:: Extract ::

My son and his wife have just paid £25 to become members of the Labour Party. They, like me, are ardent Corbynistas, but although I have much respect for the man I feel both he and his supporters are living in cloud cuckoo land. Of course, I have an axe to grind: when I applied for temporary membership a year ago for the same purpose - that being to vote Corbyn, I was, in true Stalinist style, ‘purged’. I was not admitted to the Metro-centric ‘club’ and neither did I get my £3 back. That’s because I’m a socialist, and that’s the worst thing the Blairites need in their ranks, even though Cherie, high on breathing in the corporate atmosphere, still clutches her Louis Vuitton handbag and claims to be a “S*******t”. And now you can’t even call anyone a ‘Blairite’ - it’s forbidden.

:::

• [Direction 1]: In the extract on Labour Party membership, what amount did the writer's son and his wife pay to join the Labour Party?
• [Direction 2]: Write one further paragraph that follows on from the last sentence of the extract on Labour Party membership, keeping its first-person voice and tone.

:: Given records ::

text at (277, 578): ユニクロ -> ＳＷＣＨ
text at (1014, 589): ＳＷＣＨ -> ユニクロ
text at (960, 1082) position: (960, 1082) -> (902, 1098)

:::
:: Given records ::

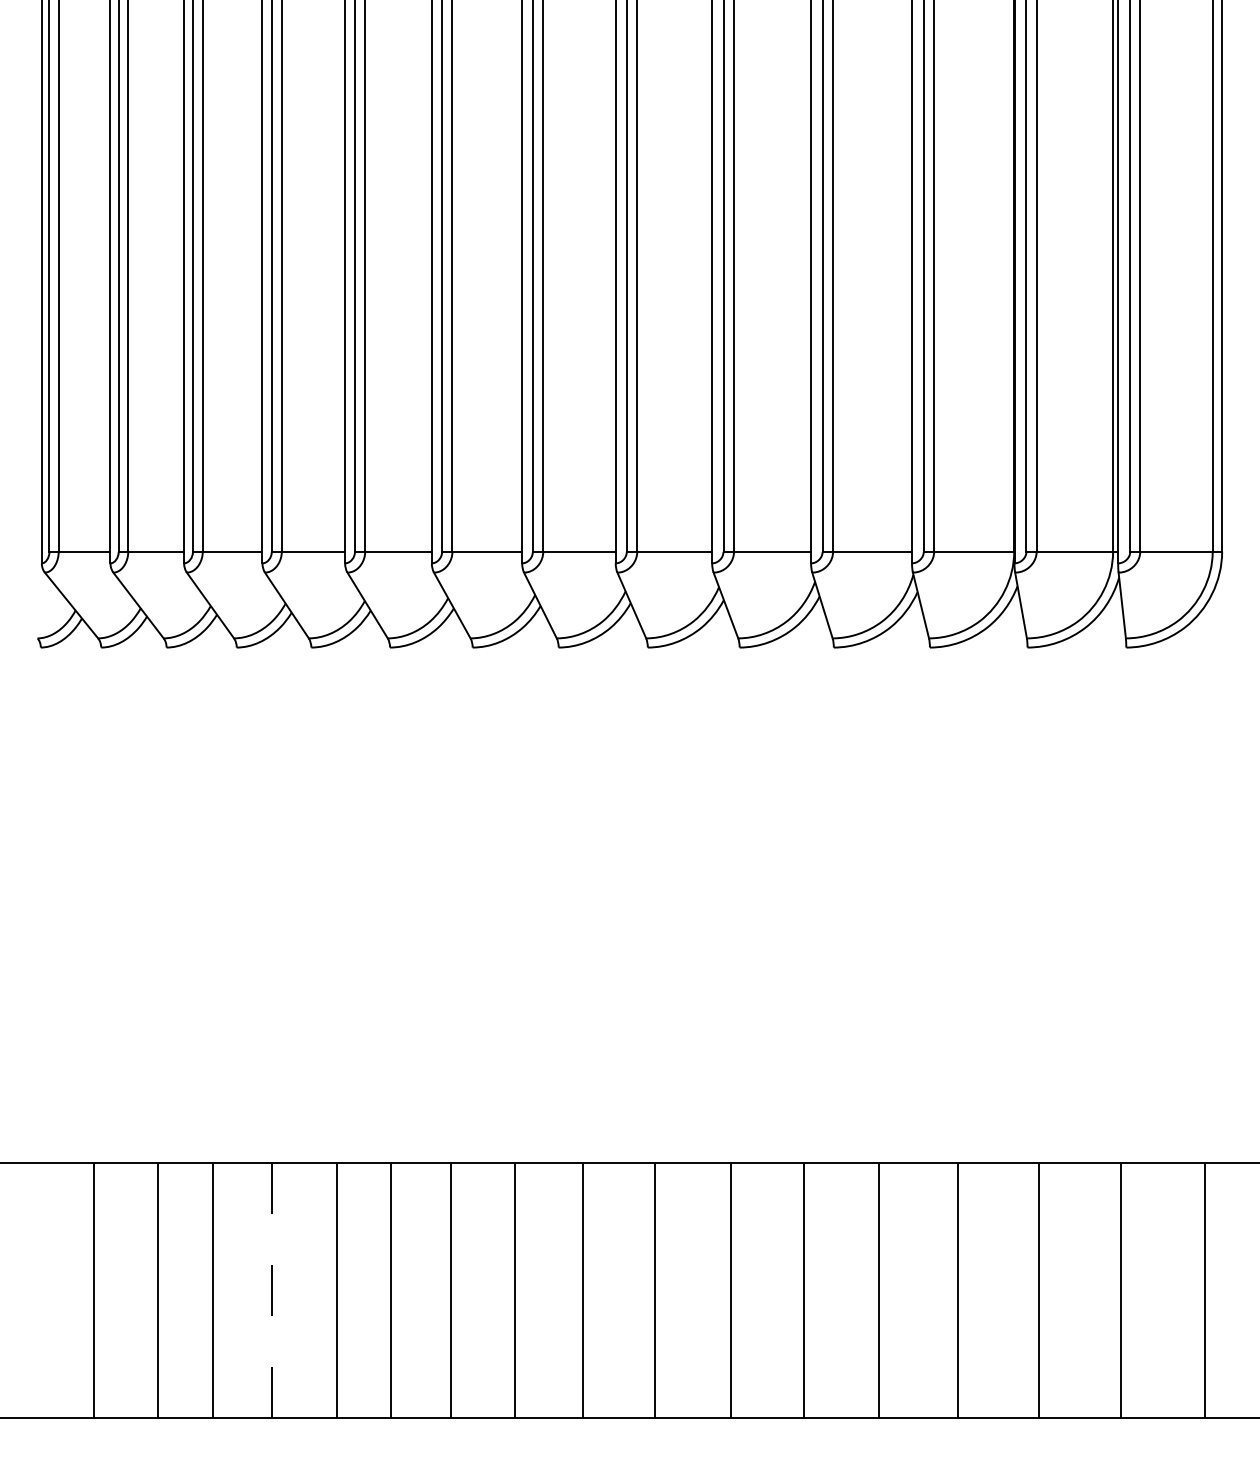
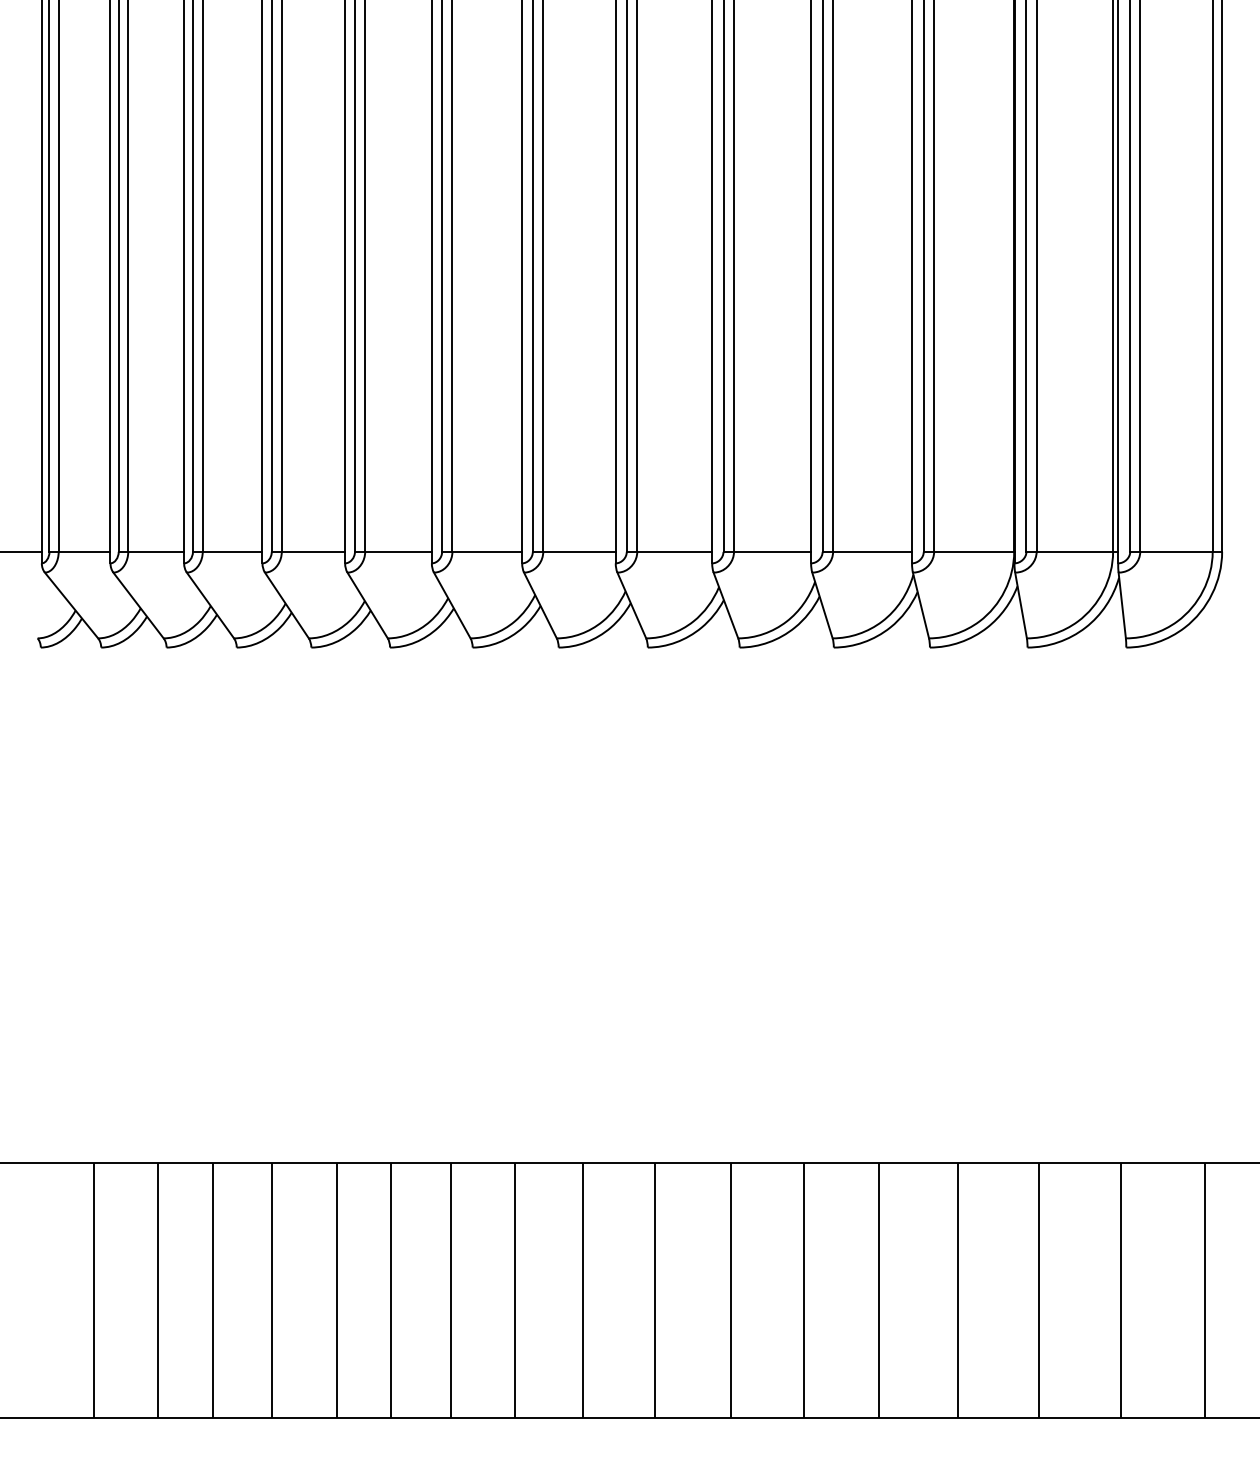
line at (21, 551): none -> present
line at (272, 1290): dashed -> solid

:::

• [Task result 1]: £25

• [Task result 2]:
So why am I so overcome with a sense of doom over the state of the Labour Party? Where to begin? Perhaps even their title needs changing. Apart from the odd exception in the PLP, very few of the smart-suited ardent global corporatist MPs have ever experienced ‘labour’ as many of us know it. They may have pruned a few red roses or turned over their compost heap with a fork, but that’s about it. The fact that a few thousand members have recognised that Jeremy Corybyn’s politics are much closer to the ideals of their founder, Keir Hardie, (who he?) means little to the Westminster gang. They see the party as ‘their’ Labour Party, not the members, because they occupy those green benches, and that position is a meal ticket for all manner of fiscal possibilities. Consultancies, travel, TV appearances. Being an MP of any political hue is a terrific opportunity for self-aggrandisement. Does every Labour MP truly care about austerity? Do they really want to preserve and improve the NHS? Would they stand shoulder to shoulder to take back the railways into public ownership, sort out the Mickey Mouse utility companies, return the Royal Mail to its rightful owners, us, the people? Perhaps they might have believed in such programmes when they were campaigning for election. But the evidence is now that they don’t. And let’s face it, if you toe the line, don’t ruffle any feathers, even if you’re vaguely ‘working class’ like John Prescott, you could end up taking the ermine, joining the Lords and get your £300 per day attendance allowance, a sum many workers won’t earn in a week. And with ‘Lord’ in front of your name, the cash and the privileges just roll in.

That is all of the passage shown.